The output should be every line below, retyped exactly, with no images.

◆ **INPUT RECORDS**:
------------------------------
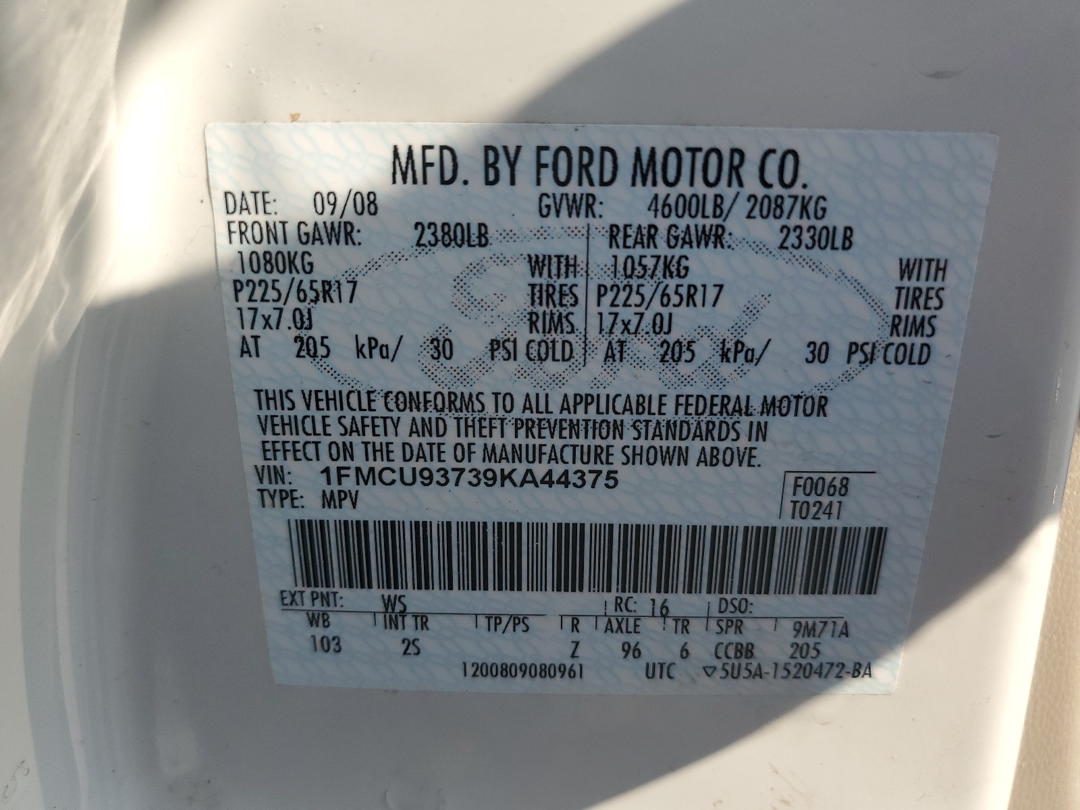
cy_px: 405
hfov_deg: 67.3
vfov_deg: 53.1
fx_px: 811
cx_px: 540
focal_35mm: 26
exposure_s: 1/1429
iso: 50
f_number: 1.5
------------------------------
◆ **RESPONSE TO THIS TASK**:
cy_px: 405
hfov_deg: 67.3
vfov_deg: 53.1
fx_px: 811
cx_px: 540
focal_35mm: 26
exposure_s: 1/1429
iso: 50
f_number: 1.5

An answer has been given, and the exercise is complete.